- _TASK REQUIREMENTS_:
Each line in the listing below that contains "files" should be returned.

- _DATASET RECORDS_:
★ ★ ★ ★

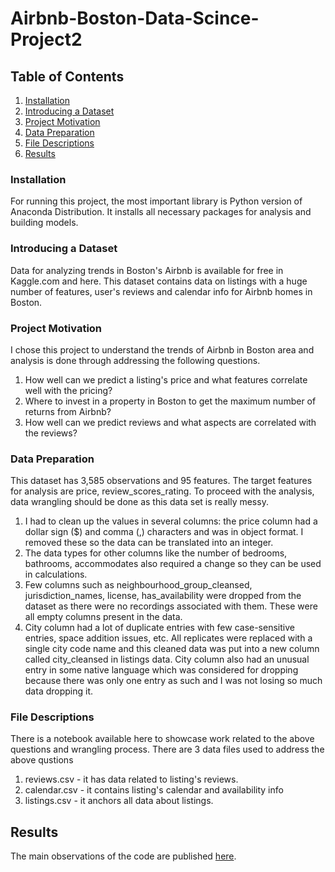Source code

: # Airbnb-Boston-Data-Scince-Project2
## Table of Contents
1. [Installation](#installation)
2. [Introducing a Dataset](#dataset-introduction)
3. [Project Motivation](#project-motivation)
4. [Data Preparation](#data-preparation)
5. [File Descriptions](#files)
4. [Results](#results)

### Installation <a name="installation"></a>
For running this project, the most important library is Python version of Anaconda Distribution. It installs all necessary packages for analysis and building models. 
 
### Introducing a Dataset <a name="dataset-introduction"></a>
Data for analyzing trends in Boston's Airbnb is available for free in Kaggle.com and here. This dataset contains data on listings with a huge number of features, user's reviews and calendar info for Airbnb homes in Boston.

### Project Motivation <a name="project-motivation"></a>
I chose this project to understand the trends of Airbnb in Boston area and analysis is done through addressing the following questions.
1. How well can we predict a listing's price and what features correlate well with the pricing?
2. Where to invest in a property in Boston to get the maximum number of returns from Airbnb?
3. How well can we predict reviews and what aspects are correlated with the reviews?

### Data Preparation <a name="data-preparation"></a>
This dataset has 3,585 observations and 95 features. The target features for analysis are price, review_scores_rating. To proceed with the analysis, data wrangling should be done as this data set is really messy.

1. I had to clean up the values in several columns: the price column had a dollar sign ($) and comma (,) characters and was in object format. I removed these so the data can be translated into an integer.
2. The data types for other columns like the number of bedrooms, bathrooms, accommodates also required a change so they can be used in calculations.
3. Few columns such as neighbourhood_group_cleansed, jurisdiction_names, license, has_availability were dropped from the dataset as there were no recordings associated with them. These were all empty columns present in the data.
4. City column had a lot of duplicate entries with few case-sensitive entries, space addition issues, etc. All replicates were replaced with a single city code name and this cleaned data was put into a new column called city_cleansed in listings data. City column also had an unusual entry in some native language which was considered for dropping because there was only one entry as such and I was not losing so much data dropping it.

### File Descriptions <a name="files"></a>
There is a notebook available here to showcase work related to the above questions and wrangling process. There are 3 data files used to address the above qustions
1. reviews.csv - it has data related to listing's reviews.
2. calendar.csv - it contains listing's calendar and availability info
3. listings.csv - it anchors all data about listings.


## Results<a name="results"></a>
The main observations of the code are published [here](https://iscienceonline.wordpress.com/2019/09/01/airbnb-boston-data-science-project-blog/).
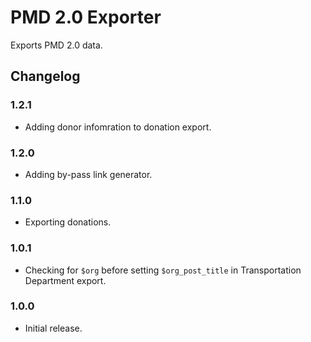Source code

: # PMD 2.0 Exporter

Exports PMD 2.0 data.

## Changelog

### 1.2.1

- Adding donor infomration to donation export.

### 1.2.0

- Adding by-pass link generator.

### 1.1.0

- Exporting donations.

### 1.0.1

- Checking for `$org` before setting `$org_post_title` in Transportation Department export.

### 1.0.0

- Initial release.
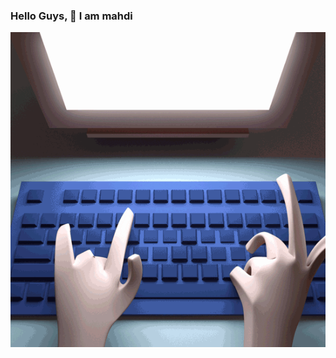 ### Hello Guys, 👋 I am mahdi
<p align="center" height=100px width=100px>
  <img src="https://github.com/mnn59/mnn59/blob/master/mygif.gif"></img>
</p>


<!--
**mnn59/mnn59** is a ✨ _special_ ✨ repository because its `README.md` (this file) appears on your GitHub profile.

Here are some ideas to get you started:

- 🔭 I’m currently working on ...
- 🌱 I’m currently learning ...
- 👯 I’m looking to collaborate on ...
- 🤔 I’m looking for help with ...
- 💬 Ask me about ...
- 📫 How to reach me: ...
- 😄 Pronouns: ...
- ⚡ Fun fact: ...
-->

★ ★ ★ ★

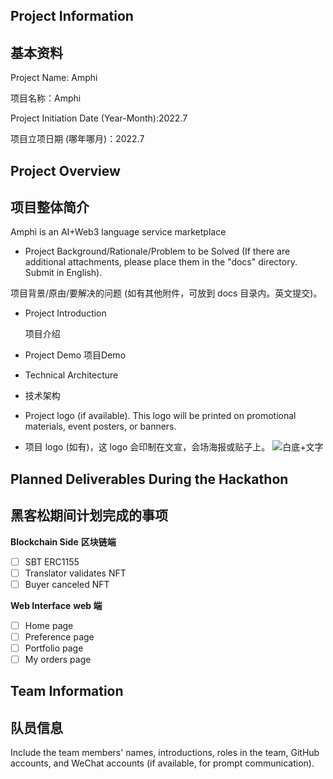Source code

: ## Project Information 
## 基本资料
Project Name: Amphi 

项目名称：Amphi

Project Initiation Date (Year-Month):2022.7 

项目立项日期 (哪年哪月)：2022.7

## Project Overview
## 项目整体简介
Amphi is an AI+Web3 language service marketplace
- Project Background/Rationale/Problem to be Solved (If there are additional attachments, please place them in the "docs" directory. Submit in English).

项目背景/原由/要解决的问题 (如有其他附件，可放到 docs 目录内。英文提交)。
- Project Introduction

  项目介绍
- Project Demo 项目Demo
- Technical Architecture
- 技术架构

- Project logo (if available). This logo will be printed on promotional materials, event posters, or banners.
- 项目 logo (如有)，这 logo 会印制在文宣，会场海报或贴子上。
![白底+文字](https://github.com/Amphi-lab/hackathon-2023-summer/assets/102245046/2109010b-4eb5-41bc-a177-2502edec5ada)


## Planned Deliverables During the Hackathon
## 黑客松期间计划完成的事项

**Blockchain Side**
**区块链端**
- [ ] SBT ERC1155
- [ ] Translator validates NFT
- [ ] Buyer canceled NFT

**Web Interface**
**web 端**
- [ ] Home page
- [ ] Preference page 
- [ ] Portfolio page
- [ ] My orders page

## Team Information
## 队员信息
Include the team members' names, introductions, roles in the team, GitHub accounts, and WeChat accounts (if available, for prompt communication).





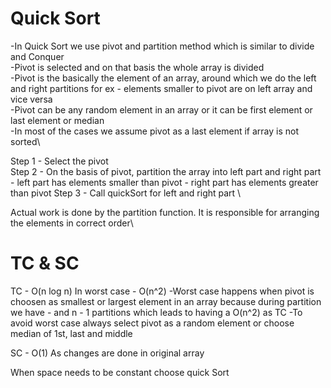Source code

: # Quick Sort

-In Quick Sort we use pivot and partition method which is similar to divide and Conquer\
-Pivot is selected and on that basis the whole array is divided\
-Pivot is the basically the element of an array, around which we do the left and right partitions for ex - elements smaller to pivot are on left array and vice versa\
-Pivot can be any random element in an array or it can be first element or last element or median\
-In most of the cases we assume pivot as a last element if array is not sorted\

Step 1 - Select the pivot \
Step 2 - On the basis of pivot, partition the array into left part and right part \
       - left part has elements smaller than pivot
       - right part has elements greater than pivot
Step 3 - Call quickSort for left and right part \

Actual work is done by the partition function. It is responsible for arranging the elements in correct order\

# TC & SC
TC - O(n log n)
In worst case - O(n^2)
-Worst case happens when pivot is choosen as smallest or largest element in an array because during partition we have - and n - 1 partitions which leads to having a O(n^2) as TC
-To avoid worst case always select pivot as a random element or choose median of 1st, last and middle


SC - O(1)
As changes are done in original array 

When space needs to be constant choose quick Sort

★ ★ ★ ★

- _ANSWER TO THIS EXERCISE_:
5. [File Descriptions](#files)
### File Descriptions <a name="files"></a>
There is a notebook available here to showcase work related to the above questions and wrangling process. There are 3 data files used to address the above qustions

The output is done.